В Соборном уложении получил закрепление и ряд притеснительных по отношению к Церкви постановлений
Таким образом, в Соборном Уложении 1649 г. были представлены две группы постановлений, касавшихся Церкви и духовенства. С одной стороны, это были нормы, в которых на высшем юридическом уровне подтверждалась их традиционно ведущая роль в жизни русского общества, а также брались под приоритетную юридическую защиту Православное вероучение и церковное благочиние.

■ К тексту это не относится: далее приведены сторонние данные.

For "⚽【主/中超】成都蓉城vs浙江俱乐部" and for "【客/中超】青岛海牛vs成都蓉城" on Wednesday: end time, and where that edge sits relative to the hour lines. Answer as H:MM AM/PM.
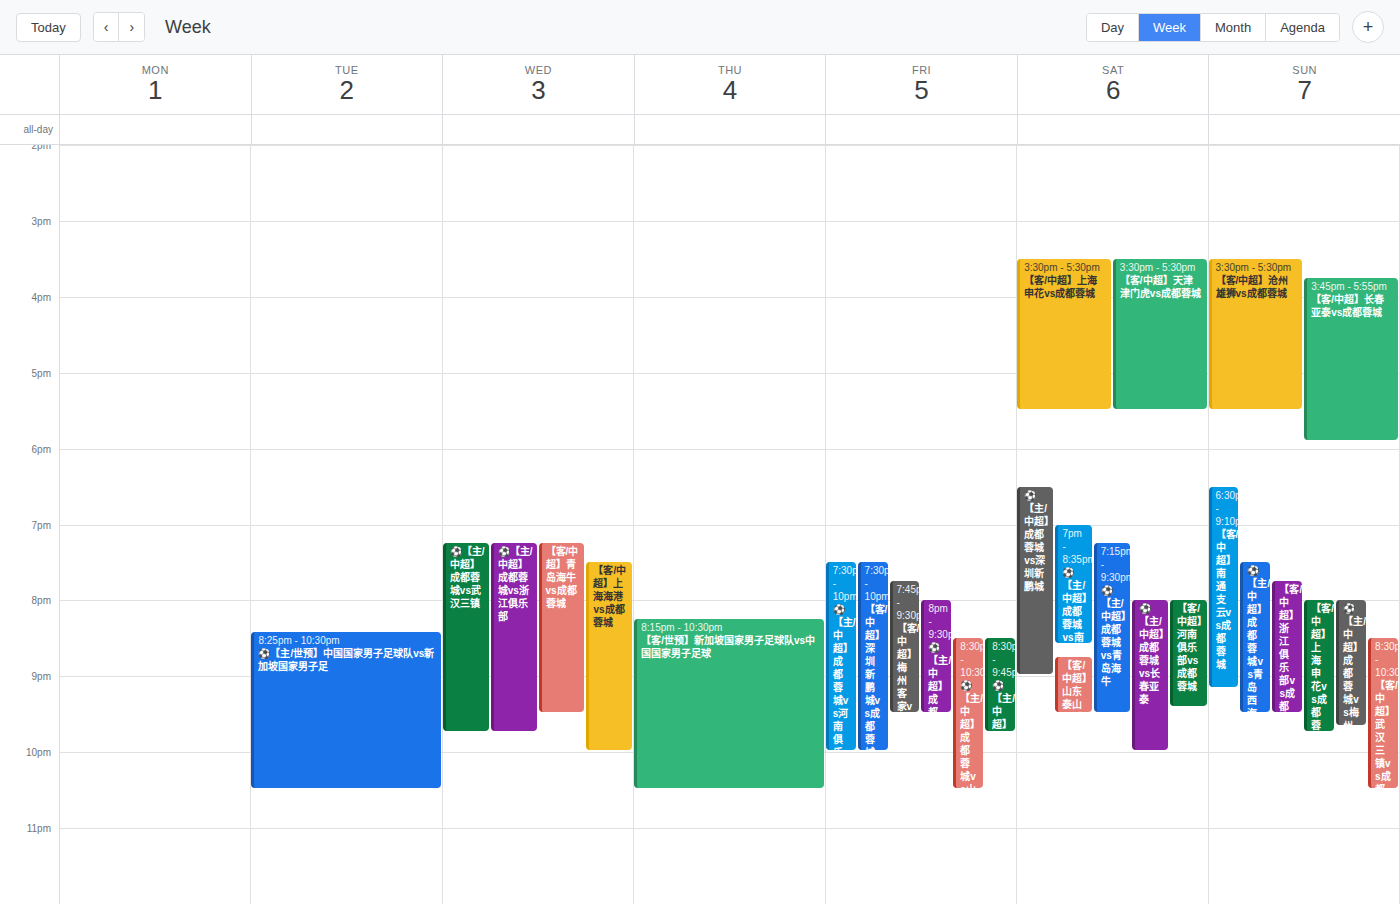
"⚽【主/中超】成都蓉城vs浙江俱乐部": 9:45 PM, neither: three quarters of the way from the 9 PM line to the 10 PM line. "【客/中超】青岛海牛vs成都蓉城": 9:30 PM, halfway between the 9 PM and 10 PM lines.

Кроме того, сам факт участия представителей духовенства в разработке Соборного уложения, как фундаментального законодательного акта, подобного современной Конституции, еще раз красноречиво свидетельствовал о том, что для светских властей необходимость привлечения Церкви к решению государственных задач, в том числе ее вовлечения в процесс правотворчества, не подлежала никакому сомнению. С другой стороны, в Соборном уложении получил закрепление и ряд притеснительных по отношению к Церкви постановлений, которые непосредственно затрагивали материальную сторону ее существования. Вторжение государства в эту сферу жизни Церкви, как бы негативно она к этому ни относилась, было естественным и неизбежным, поскольку в силу своей «приземленной» природы государство всегда стремилось и будет стремиться к максимальному обладанию материальными благами. И это стремление присуще абсолютно любому государству, даже такому, как допетровская, «московская» Россия, которая вплотную приблизилась к воплощению в жизнь эталонной, симфонической модели взаимоотношений между государством и Церковью. В силу различной природы Церкви и государства идеальная симфония между ними есть, увы, лишь недостижимая мечта.